Setelah lulus kuliah, Cook akhirnya diterima di "The Big Blue", IBM. Kala itu, dipercik oleh Steve Jobs dan Steve Wozniak melalui Apple II yang membuat komputer rumahan (Personal Computer atau PC) menjadi sangat digemari masyarakat, IBM kewalahan menerima pesanan. Namun, karena bisnis komputer rumahan IBM merupakan bisnis baru, IBM sembrono dalam membangun jalur produksi. Mereka memiliki banyak suku cadang dan pabrik perakitan, tetapi tak terintegrasi dengan baik hingga pendapatan perusahaan tergerus.
Cook yang berstatus fresh graduate diberi mandat untuk memperbaiki masalah ini. Ia berhasil menyelesaikannya dengan baik melalui teknik "just-in-time". Alih-alih menimbun suku cadang yang diperlukan dalam membuat PC, ia justru mengatur suku cadang yang dipesan dari perusahaan pihak ketiga untuk sampai ke pabrik perakitan IBM dua jam sebelum proses perakitan dilakukan.
Teknik "just-in-time" membuat IBM akhirnya tak memerlukan banyak pabrik dan tidak terjadi penumpukan barang/suku cadang. Pendapatan IBM kemudian melesat karena berhasil meminimalisasi beban keuangan. IBM lalu menyekolahkan Cook ke jenjang Master di Duke University.
Merapat ke Apple
Tak lama setelah Cook menyelesaikan pendidikan S2, ia justru meninggalkan IBM untuk bekerja di Intelligent Electronics. Seperti di IBM, Cook berhasil menata ulang proses manufaktur Intelligent Electronics. Merujuk catatan Mickle, hal ini membuat Cook dijuluki "penyihir spreadsheet". Ia berhasil menggelembungkan pendapatan perusahaan dari $3 miliar per tahun menjadi $34 miliar pada 1997 atas pembenahan besar-besaran di sisi manufaktur/inventaris. Kesuksesan yang berbarengan dengan kembalinya Steve Jobs ke Apple usai diusir oleh John Sculley, mantan Direktur Utama Pepsi yang dibajak Jobs untuk memimpin Apple.
Kembali memimpin Apple, Jobs ingin memutar balik nasib Mac yang kala itu hancur lebur di tangan Sculley dan penerusnya, Michael Spindler. Jobs lalu meminta nasihat headhunter dan diberi informasi bahwa Cook merupakan sosok yang pas untuk membantunya menangani Mac.

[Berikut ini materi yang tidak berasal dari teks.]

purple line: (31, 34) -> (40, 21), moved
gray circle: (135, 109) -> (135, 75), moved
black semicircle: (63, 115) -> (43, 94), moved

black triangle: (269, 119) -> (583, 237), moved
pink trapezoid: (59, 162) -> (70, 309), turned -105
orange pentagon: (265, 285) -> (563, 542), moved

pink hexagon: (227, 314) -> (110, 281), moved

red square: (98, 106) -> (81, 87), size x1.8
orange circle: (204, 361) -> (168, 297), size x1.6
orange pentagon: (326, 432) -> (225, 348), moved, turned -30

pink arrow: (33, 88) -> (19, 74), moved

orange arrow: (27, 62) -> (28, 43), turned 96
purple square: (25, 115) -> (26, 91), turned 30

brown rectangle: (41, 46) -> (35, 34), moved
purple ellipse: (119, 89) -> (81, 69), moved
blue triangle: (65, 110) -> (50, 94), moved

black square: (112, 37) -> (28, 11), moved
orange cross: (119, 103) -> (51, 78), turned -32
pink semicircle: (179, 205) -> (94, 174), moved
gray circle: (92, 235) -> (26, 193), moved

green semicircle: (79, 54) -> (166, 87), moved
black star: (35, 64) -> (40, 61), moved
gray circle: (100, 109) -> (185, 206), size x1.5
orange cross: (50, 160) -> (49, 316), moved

Ketika tim headhunter menawari Cook untuk bergabung dengan Apple, Cook baru saja bergabung dengan Compaq sehingga ia menolak tawaran tersebut. Tim headhunter kemudian mencoba strategi lain, yakni meminta Cook untuk bertemu dengan Jobs.
Sebagai "rockstar" di dunia teknologi, Jobs akhirnya membuat Cook luluh. Ia diberi konpensasi senilai $1 juta karena mau hengkang dari Compaq dan merapat ke Apple. Seperti yang ia lakukan di IBM, Intelligent Electronics, dan Compaq, Cook juga merevolusi sistem manufaktur/inventasi Apple.

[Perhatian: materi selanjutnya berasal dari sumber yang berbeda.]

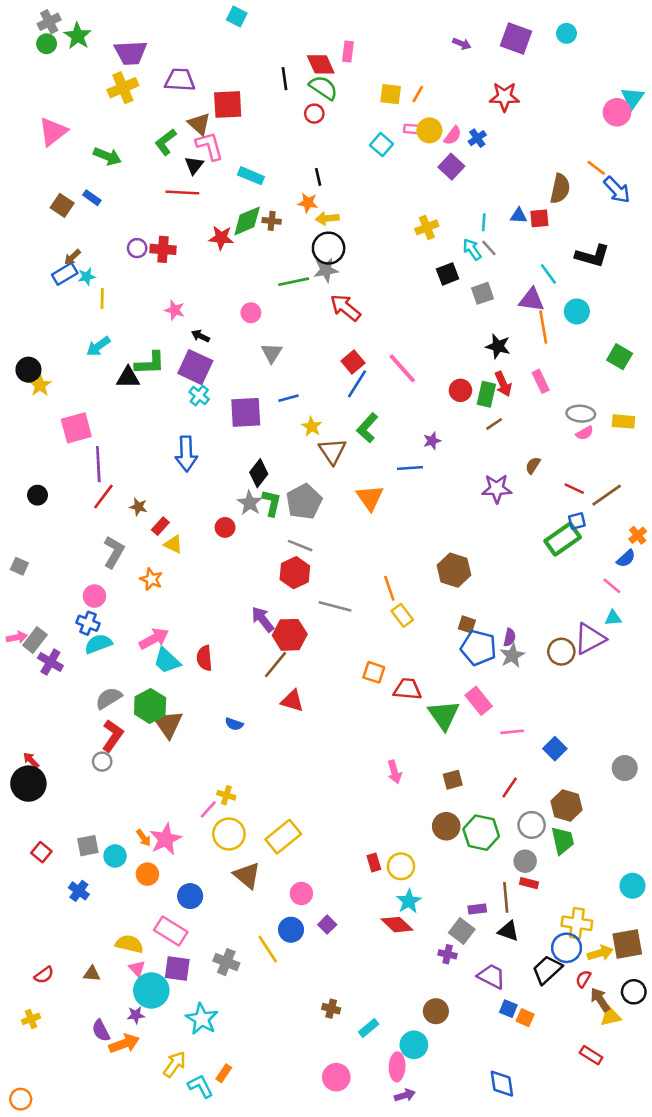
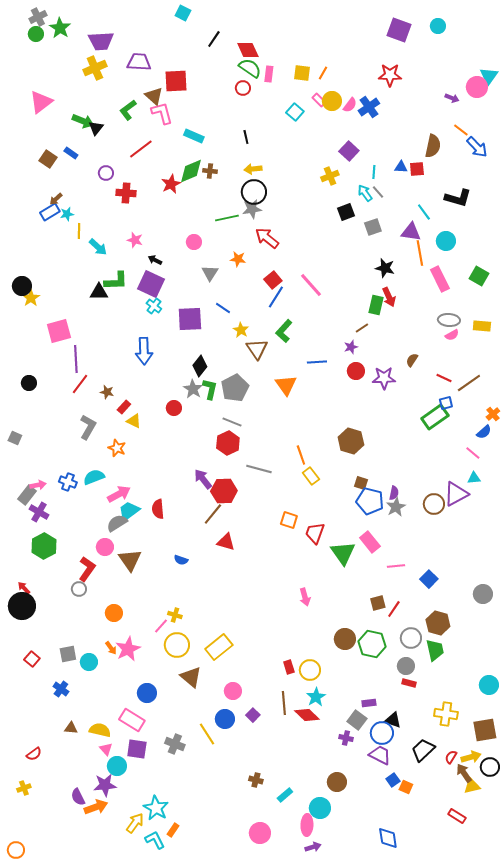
purple arrow: (462, 44) -> (452, 98), moved
pink rectangle: (348, 51) -> (269, 74), moved
black line: (285, 79) -> (214, 39), moved, turned 42
pink rectangle: (413, 129) -> (319, 100), turned 40
blue cross: (477, 138) -> (369, 107), size x1.5
black triangle: (194, 165) -> (96, 128), moved
purple square: (451, 167) -> (349, 151), moved
red line: (182, 192) -> (141, 149), turned -40
orange star: (308, 203) -> (238, 259), moved
red star: (221, 238) -> (171, 184), turned -30
purple circle: (137, 248) -> (106, 173), moved
cyan arrow: (98, 346) -> (98, 247), moved, turned -102
pink rectangle: (541, 381) -> (440, 279), moved, size x1.4
red circle: (460, 390) -> (356, 371), moved
blue line: (288, 398) -> (223, 308), turned 49
brown line: (494, 424) -> (362, 328), moved
purple star: (432, 441) -> (351, 347), moved
pink circle: (94, 596) -> (105, 547), moved
pink arrow: (17, 637) -> (38, 485), moved
cyan semicircle: (98, 644) -> (94, 477), moved
cyan trapezoid: (167, 661) -> (129, 511), turned 100
red trapezoid: (407, 689) -> (315, 533), turned -75
gray semicircle: (109, 698) -> (117, 523), moved
green hexagon: (150, 706) -> (44, 546), moved
brown square: (453, 780) -> (378, 603), moved
orange circle: (147, 874) -> (114, 613), moved
brown line: (506, 897) -> (284, 703), moved
blue circle: (567, 948) -> (382, 733), moved
yellow arrow: (600, 953) -> (471, 757), moved
brown triangle: (92, 974) -> (71, 728), moved
cyan circle: (151, 990) -> (117, 766), size x0.7
blue square: (508, 1009) -> (393, 780), turned 32
purple star: (136, 1015) -> (105, 785), size x1.6
cyan star: (202, 1019) -> (156, 808), moved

Ia memaksa pelbagai perusahaan pihak ketiga yang melayani berbagai kebutuhan Apple tunduk kepadanya, termasuk Foxconn dan Taiwan Semiconductor Manufacturing Company. Kekuatan ini berhasil mengamankan slot produksi/perakitan pelbagai produk Apple di tengah carut-marut pandemi Covid-19. Memungkinkan M1 tiba di tengah-tengah masyarakat tatkala Sony kesulitan dengan PlayStation 5.
Ya, selain M1, tak ada produk spesial dari Apple di bawah kepemimpinan Cook. Namun, melalui tangan dinginnya menata proses manufaktur/inventaris, Cook berhasil membawa Apple menjadi perusahaan pertama bernilai $1 triliun.